German Technological Development

Throughout 1940 – 1943, the Germans continue their arms development and their technological base expands accordingly.  Their technology is the most advanced in Europe, perhaps the world. 

It is very hard to predict what will be developed by Germany when there is urgency, but no war on, but we can make a few informed guesses.  By 1943, they will have the plans for King Tiger style tanks and will have built a few to field test.  However, they won’t have started selling those and are keeping them in reserve for the coming war.  They will also have had time to improve their blitzkrieg doctrine and work out some of the flaws in it.  In OTL, most of the German army was un-mechanised, despite that being what won Hitler his wars.  Here, they might have realized the deadly flaw in that philopoa;y and devised plans to cover it.  Carefully, secretly, the Germans are building up for war. 

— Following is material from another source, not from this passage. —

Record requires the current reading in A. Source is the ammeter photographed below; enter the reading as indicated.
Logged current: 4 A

During the Napoleonic wars, Prussia had a cunning trick whereupon they, with a limited army, recruit people for a few months, train them, and then let them go, but always on call.  This gave them a base of trained people to draw on when needed.  Here, the Germans do the same thing, slowly building up whole hidden regiments so a whole army can be assembled quickly.

In the air, Germany is testing out new Jets and ideas.  The Me-202 is built and new weapons, such as a limited guided missile, are being deployed.  Same as the army, a whole secret staff is being assembled with no one any the wiser.  Under cover of testing a new long-range passenger jet, a new bomber design is test flown.  By 1945, they may have primitive helicopters and cruse missiles like the V-1.

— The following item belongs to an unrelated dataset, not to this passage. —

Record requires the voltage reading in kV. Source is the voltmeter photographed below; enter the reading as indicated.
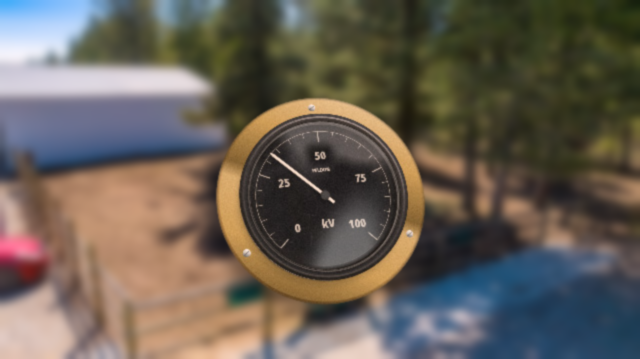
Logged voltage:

Werner Von Braun’s rockets are also being built and tested. They are not very accurate, but they could hit a city if they were very lucky.  Hitler presses for intercontinental range, but he is reluctant to sacrifice the secrecy that would probably be blown if someone saw the rocket.  When war comes, the Germans will have about 350 rockets capable of hitting Kiev, London or Paris. 

The atomic project is proceeding nicely.  The concept was originally wrong (they thought they'd need to build a reactor and make it go supercritical), but soon they realise their mistake and proceed along the correct path.  By 1945, Germany will be ready to test a bomb. 

The Shifting British Empire

While Germany schemed and prepared, and Japan absorbed her new positions, the British had been trying to hold an empire together without the threat of war of the heavy blows that were struck during the Second World War.  There were really two sources of trouble, India and the Middle East, specifically, Palestine. 

The Indian nationalists had been hankering for a greater say in India’s – and the Empire’s – affairs and more control over their country.   The British are eventually forced to concede limited self-government to India in exchange for promises of mutual defence and support, such as exists between Canada, Australia and Britain. The Royal navy starts recruiting Indians and India starts building ships.  This compromise does not abate the Hindu-Muslim conflict, but it does help keep a lid on it for the moment.  British troops find themselves acting as peacekeepers in areas where the two religions mingle. 

Palestine is a different story.  Constant Jewish immigration is provoking Arab resentment and conflicts between them and the Jews keep erupting.  Attempts to bar the door to immigrants have largely failed due to US pressure and other problems.  Some of the Jews are shipped to the east Indies and parts of Africa, but such measures are only a temporary solution. 

Other Countries

France:  France is less powerful in ATL 1945 than in OTL.  She has a large army, but she has done little to correct the definencies that are ever present.

Italy: Italy is far better of than in OTL.  Her army is better and equipped properly for modern warfare.  Unfortunately, she’s still being led by Mussolini.  

Flashpoints?

So, having set the scene, what could provoke a war?

  1. Conflicts in the Balkans threatened throughout WW2.  If one starts at an unfortunate moment, France and Italy might come to blows over it, dragging in Germany and the alliance. 
  2. China, which is more powerful than in OTL, will come to blows with Japan sooner or later.  Japan may well launch a pre-emptive strike, attempting to destroy Chieng’s new, German trained, army before Chieng can attack China.  This might draw in Britain and France.  In this TL, a Pearl harbour style attack is unlikely. 
  3. Obviously, the third possibility is that Hitler might decide to start the war before he’s too old to receive plaudits for his success.  I bet he’ll start with a surprise attack on the alliance, then roll over France.
  4. If the other powers discover the German nuclear program, pre-emptive strike will seem like the best alternative. 

What do you think?  Should I continue this?